**Text segment**
--- BEGIN ---

On the other hand, in Tinker v. Des Moines Independent Community School District, the Supreme Court determined that students had a right to passively wear armbands to protest the Vietnam War. In Tinker, the school district’s sole rationale for banning armbands was to avoid controversy. In the Court’s view, that alone was not an adequate justification. Passive, non-disruptive student expression that does not interfere with the work of the schools remains protected speech.

In the Court’s most recent First Amendment student speech decision, Hazelwood School District v. Kuhlmeier, decided in 1988, Justice Byron White’s majority opinion summarized the Court’s doctrinal teachings and drew from prior case law in enunciating a unifying principle: “A school need not tolerate student speech that is inconsistent with its ‘basic educational mission.’” This is where Frederick and his amici curiae sound the alarm bell. If schools are free to define their missions willy nilly, they argue, then schools will have “unbridled discretion” to censor any and all student speech. Their parade of horribles follows: Schools would have allegedly unfettered license to arbitrarily censor non-disruptive expression of political and religious viewpoints.

Reasonable Restrictions

The petitioners in Morse v. Frederick are not seeking such unlimited authority. Nor do the petitioners contend that the Court, in its TinkerFraser-Kuhlmeier trilogy, has granted school officials such unbridled discretion. Rather, the requirement of “reasonableness” and other vital constitutional safeguards protect student speech from being unduly restricted. These safeguards include the free exercise and establishment clauses of the First Amendment, Tinker’s protection of passive political speech and non-disruptive personal intercommunication among students, the equality principle unifying our system of free expression, the due process clause of the Fourteenth Amendment, and the overbreadth doctrine. If a school district’s policies were crafted and implemented in a manner that cast a “pall of orthodoxy” over the school—for example, by banning students from expressing certain political or religious viewpoints and doing so without any legitimate educational purpose—then we would have a much different case than Principal Morse’s removal of Frederick’s pro-drug sign.

This case, after all, is not about the suppression of political, religious, or ideological discourse. Frederick’s sign added nothing to the marketplace of ideas. Frederick himself rejected any notion that he was trying to make a political (or religious) statement. He maintains, rather, that he was engaging in a meaningless publicity stunt and trying to embarrass the high school administration during this historic, televised event. Frederick sought to radically change the focus from the school’s message—publicly celebrating the Olympic torch’s first-ever arrival to Alaska—to a decidedly different subject. The message sent by Frederick to the television cameras and to his younger peers was that the glorification of the drug culture makes for a good laugh. His message encouraged his fellow classmates to be in on the joke and undermined the school’s work to teach its students that drug use is not to be taken lightly.

Who makes the call as to whether student expression runs afoul of school policy? School officials necessarily must be the message interpreters. Unless we wish to have federal judges and juries running the public schools instead of professional educators, courts should defer to school officials’ interpretations, provided such interpretations are reasonable. Here, Principal Morse interpreted Frederick’s banner as expressing a positive sentiment about marijuana use. That interpretation was deemed reasonable by both courts below, the district court and the Ninth Circuit. The superintendent and the unanimous school board also reached the same conclusion in Frederick’s two pre-lawsuit administrative appeals. Frederick himself conceded that many people would understand his “bong hits” banner as a drug reference.

--- END ---

**Material provided**
--- BEGIN ---

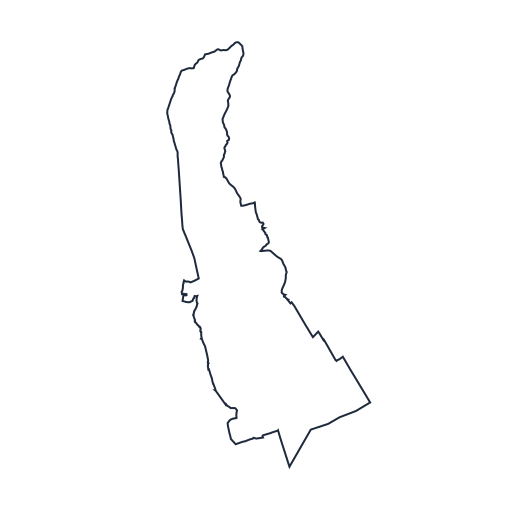 Valea Seaca, Bacau, Romania (Albers equal-area conic projection), rotated 78°
{"feature_id": "2599482B95868275621614", "entity_name": "Valea Seaca", "entity_type": "district", "adm_level": 2, "iso_a3": "ROU", "parent_name": "Romania", "parent_adm1": "Bacau", "projection": "albers", "projection_center": [27.011, 46.251], "detail": "fine", "context": "isolated", "style": "outline", "palette": "slate", "viewbox_px": 512, "rotation_deg": 78, "n_neighbors": 0, "source": "geoboundaries", "source_scale": "gbopen_adm2", "svg_char_len": 6064}
<svg xmlns="http://www.w3.org/2000/svg" viewBox="0 0 512 512"><g transform="rotate(78 256 256)"><path d="M59.2,289.9L59.4,290.3L60.3,291.3L62.2,292.3L64.7,294.2L66.5,295.1L67.2,295.8L70.1,297.7L72.5,299.0L73.9,299.9L74.8,300.3L75.1,300.8L76.3,300.9L78.5,301.6L80.2,302.8L81.4,304.0L82.3,304.3L84.2,306.0L93.5,311.4L94.7,312.3L98.2,313.2L100.4,313.1L102.1,313.2L104.8,313.1L106.4,312.9L108.7,313.1L110.1,312.7L113.9,313.1L115.7,312.7L116.9,313.1L117.6,313.2L120.3,312.4L125.1,312.3L126.4,312.5L128.5,312.2L130.7,312.1L132.0,311.9L133.3,311.9L135.4,311.7L136.5,311.3L138.2,311.1L142.5,312.0L145.2,312.2L149.1,312.8L154.5,313.5L184.9,317.9L199.2,320.1L206.4,321.0L210.5,321.6L214.7,322.0L216.9,321.5L219.7,321.1L220.8,320.8L236.7,318.0L245.0,316.8L266.1,316.7L267.5,321.6L268.2,325.6L267.5,326.5L266.8,327.7L266.7,329.0L266.3,330.2L264.9,331.4L266.3,332.2L267.6,332.5L268.1,332.9L269.3,333.5L272.2,334.2L274.7,335.3L275.6,336.2L277.9,336.3L277.9,334.4L278.3,334.1L278.6,333.3L278.7,332.0L279.9,332.1L280.0,332.4L279.8,333.4L279.4,334.8L279.4,335.2L284.7,337.2L286.6,333.6L287.2,331.7L287.4,330.4L287.4,330.0L287.1,329.6L286.7,327.5L286.4,327.2L284.4,326.0L284.3,325.4L282.4,324.4L283.1,322.4L282.8,321.9L282.8,321.7L283.1,321.9L283.6,322.1L284.0,322.4L286.7,323.4L289.4,323.5L290.1,323.1L290.5,323.1L290.9,323.6L292.4,324.2L293.0,324.7L293.4,324.7L294.8,325.9L295.5,326.3L297.1,328.0L297.5,328.0L298.0,328.3L298.8,328.6L299.2,329.0L299.7,328.9L300.8,329.8L301.1,329.7L301.3,329.4L301.5,329.4L302.7,329.5L306.1,329.0L306.8,329.1L307.0,329.5L307.4,329.6L308.4,329.1L308.6,328.8L309.0,328.6L309.2,328.3L310.7,327.9L311.5,327.2L312.0,327.0L312.3,326.6L313.2,326.4L313.3,326.2L313.4,325.8L313.5,325.7L314.3,325.8L314.6,325.6L314.6,325.3L315.1,325.2L315.8,325.2L317.6,326.1L318.5,325.9L318.7,325.4L322.5,326.1L324.7,326.2L325.5,327.0L325.9,326.2L330.5,325.5L333.6,324.6L343.0,324.4L348.0,324.5L349.3,324.9L349.9,325.3L350.8,324.8L351.1,324.7L351.7,325.5L353.3,325.7L353.6,326.0L357.2,326.2L357.1,325.6L362.1,325.2L366.6,324.6L369.0,324.7L370.7,324.6L372.2,324.5L372.2,324.3L373.6,324.1L376.7,323.6L379.0,323.4L378.9,323.9L379.5,323.4L395.3,316.5L394.8,316.1L396.3,315.4L397.4,314.3L398.1,313.4L399.2,312.7L399.5,312.3L400.3,308.4L400.6,308.1L400.9,307.7L402.3,307.0L403.1,306.7L405.4,307.7L407.1,308.2L407.8,308.4L410.2,308.7L410.5,308.8L410.3,310.6L410.3,311.3L410.5,311.6L410.3,312.1L410.4,313.1L410.8,315.1L411.6,316.3L413.5,318.5L416.7,318.8L423.9,318.8L426.4,318.6L429.8,318.6L435.9,315.0L435.0,308.3L434.9,307.0L435.0,304.8L434.7,303.8L434.1,299.8L433.9,296.9L433.3,296.3L434.6,293.8L434.8,291.8L435.0,286.9L434.2,287.1L433.1,286.9L432.9,286.5L432.5,282.3L432.2,278.0L432.0,277.6L431.5,272.6L431.4,272.1L431.5,271.6L431.4,270.9L431.2,270.7L439.2,270.1L469.1,267.1L437.2,238.5L435.2,220.3L431.1,207.7L428.4,190.5L423.0,174.8L393.7,184.9L388.7,186.7L372.6,192.0L374.3,195.8L374.8,198.0L375.3,199.0L374.7,199.2L374.5,199.8L354.3,206.2L351.9,207.1L352.3,207.5L345.0,210.0L342.9,210.9L347.2,217.2L333.9,221.9L312.9,228.9L308.7,230.8L309.5,232.2L306.5,233.6L305.7,234.1L305.4,233.5L304.5,234.4L304.6,234.5L303.8,235.1L301.5,236.5L301.6,237.0L301.3,237.1L301.0,237.1L300.7,236.7L300.1,235.4L299.7,236.2L298.9,237.3L297.2,238.5L294.7,237.9L292.6,236.6L290.6,235.0L287.7,233.1L285.3,232.0L283.2,231.3L281.4,231.0L279.8,230.3L278.9,229.7L278.2,229.4L277.5,229.3L276.9,229.6L275.7,229.7L274.1,229.5L271.2,230.2L269.6,230.8L267.3,231.2L266.1,231.3L264.8,231.8L264.0,232.3L261.1,235.4L258.7,237.3L254.7,240.2L254.1,240.7L253.6,241.6L253.3,242.5L253.0,243.1L252.8,245.6L252.5,247.1L252.4,249.4L252.2,250.2L252.0,250.6L251.8,250.3L251.1,249.1L250.2,248.4L249.2,247.3L248.8,246.7L248.1,244.6L247.6,243.9L247.0,243.5L246.7,242.8L246.5,241.9L246.0,241.2L245.2,240.5L240.3,240.6L240.1,241.0L237.6,241.1L236.9,242.1L236.0,242.3L235.2,242.1L234.5,242.5L233.4,243.1L232.1,243.4L231.3,244.3L230.3,244.0L230.6,243.4L230.3,243.1L230.3,242.5L230.5,242.2L230.4,241.8L229.7,243.3L229.2,244.0L228.5,244.0L227.9,243.7L226.5,242.1L226.0,242.0L225.8,242.2L224.8,242.4L224.4,244.2L223.9,245.0L223.4,245.4L222.5,245.7L221.1,245.8L220.4,246.4L215.1,246.7L213.1,247.1L207.4,246.6L204.2,246.1L203.3,246.1L203.8,247.9L203.6,251.1L204.1,255.3L204.1,258.1L203.9,259.3L203.8,260.0L200.7,260.1L199.4,260.0L197.3,259.2L196.7,259.1L194.9,259.6L192.3,260.7L192.0,260.9L190.7,261.4L189.1,261.8L187.6,262.1L185.1,262.9L183.5,263.9L181.5,265.6L179.6,267.0L177.7,267.7L174.6,268.6L172.7,269.6L172.5,269.8L172.2,270.8L171.8,271.0L169.9,270.9L168.2,271.0L166.7,270.8L165.6,271.1L162.9,271.1L161.8,271.3L160.6,271.3L159.4,271.1L158.0,271.2L156.3,270.2L155.7,269.2L155.4,269.0L152.7,266.9L151.8,266.6L151.0,266.6L150.4,266.3L148.9,265.2L148.1,264.9L147.0,264.2L145.3,264.4L144.1,264.5L143.6,264.4L142.7,263.8L142.5,263.3L141.8,262.8L141.2,262.5L140.8,261.7L140.5,261.6L140.1,260.9L139.2,260.3L137.9,260.4L137.5,260.3L137.2,259.6L136.7,258.3L135.5,257.9L134.2,257.9L133.5,258.1L132.3,258.9L131.9,259.0L128.5,258.6L126.5,258.9L125.2,259.2L124.7,259.4L123.9,260.0L122.9,260.1L121.6,259.9L118.3,260.6L115.2,260.3L110.7,257.3L108.0,255.0L105.3,253.0L103.2,251.7L101.9,251.6L100.5,251.3L98.4,251.3L97.7,251.0L94.9,248.4L94.4,248.3L93.6,248.2L91.8,248.6L89.7,249.5L88.9,249.6L88.0,249.5L86.4,248.9L83.0,246.7L80.6,245.5L75.1,242.1L74.4,241.3L73.8,239.7L72.8,238.1L71.5,236.6L70.6,236.0L69.2,235.6L66.6,233.3L62.8,231.3L61.6,230.2L58.9,228.9L57.8,227.4L56.8,226.7L55.3,226.1L51.3,226.1L47.8,225.8L44.1,228.2L43.6,228.7L43.2,229.1L43.0,229.7L42.9,231.0L43.1,231.8L43.4,232.6L44.5,234.0L44.8,234.7L45.5,236.5L46.4,237.8L48.0,240.3L48.3,241.2L48.5,242.5L47.9,244.6L47.7,245.6L47.7,247.3L47.5,247.7L47.3,248.1L46.2,249.5L45.9,250.2L45.9,250.6L46.1,251.4L47.4,254.0L47.7,257.2L48.3,260.6L48.2,263.0L48.2,263.9L50.6,265.6L51.2,266.2L51.5,266.7L51.7,267.2L51.8,269.2L52.0,270.4L52.2,270.9L52.6,271.6L54.4,273.0L55.0,273.9L55.4,274.9L56.1,275.9L57.0,276.6L58.4,277.4L59.0,277.5L59.2,277.8L59.3,278.4L59.2,279.4L58.9,280.7L58.5,281.4L58.4,282.1L58.5,284.9L59.0,287.2L59.2,289.9Z" fill="none" stroke="#1e293b" stroke-width="2"/></g></svg>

--- END ---

**Short problem 1**
Write down the passage on student speech from "In the Court’s most" up to and including "and religious viewpoints.".
**Short problem 2**
Does the passage on student speech support each statement below? Answer yes or no for each, quoting the words that decide it.
(a) In Tinker, the school district's only reason for banning armbands was to avoid controversy.
(b) Hazelwood School District v. Kuhlmeier was decided in 1992.
(c) Frederick said his sign was meant as a political statement.
**Short problem 3**
Extend the passage on student speech past its final sentence.
The data on this page come from a separate source.

**Written response 1**
In the Court’s most recent First Amendment student speech decision, Hazelwood School District v. Kuhlmeier, decided in 1988, Justice Byron White’s majority opinion summarized the Court’s doctrinal teachings and drew from prior case law in enunciating a unifying principle: “A school need not tolerate student speech that is inconsistent with its ‘basic educational mission.’” This is where Frederick and his amici curiae sound the alarm bell. If schools are free to define their missions willy nilly, they argue, then schools will have “unbridled discretion” to censor any and all student speech. Their parade of horribles follows: Schools would have allegedly unfettered license to arbitrarily censor non-disruptive expression of political and religious viewpoints.

**Written response 2**
(a) Yes: "the school district’s sole rationale for banning armbands was to avoid controversy."
(b) No: "decided in 1988"
(c) No: "Frederick himself rejected any notion that he was trying to make a political (or religious) statement."

**Written response 3**
The Ninth Circuit's Troubling Standard

In sum, under the Supreme Court’s student speech precedent, Principal Morse did not violate Frederick’s rights. She enforced a valid (and unchallenged) student conduct rule and did so in a reasonable manner. Rarely have these longstanding, commonplace school policies against advocating drugs been questioned or challenged. In the cases reviewing such policies, courts had reached a bottom-line consensus that school officials possess authority to prohibit messages promoting illegal substances, even absent a specific evidentiary showing that punishment was needed to avoid disruption to classroom work. The Ninth Circuit’s ruling was the first decision in American jurisprudence to hold otherwise. This makes the Ninth Circuit’s qualified immunity ruling all the more baffling. If reasonably competent school officials could disagree on the lawfulness of Principal Morse’s enforcement of school board policy, then she is entitled to immunity. The Ninth Circuit, however, determined that a conscientious educator must pay damages out of her own pocket because she failed to predict the future outcome of an appellate court ruling. That holds her to a higher standard than Chief Judge John Sedwick of the District of Alaska, the federal judge who ruled in favor of Principal Morse and the Juneau School Board.

A True Hero

Finally, I feel compelled to set the record straight as to a grossly misinformed embellishment regarding Principal Morse’s interaction with Frederick during the banner incident. She did not run up to Frederick and “destroy” or “rip up” his banner. Rather, she walked up and asked those holding the banner to drop it. Everyone but Frederick complied. When Frederick refused to drop the banner, she, according to his complaint, “rolled it up and took it.” She did not destroy or rip it up. In fact, Frederick’s counsel still has the banner, which was delivered back to Frederick all in one piece, still rolled up.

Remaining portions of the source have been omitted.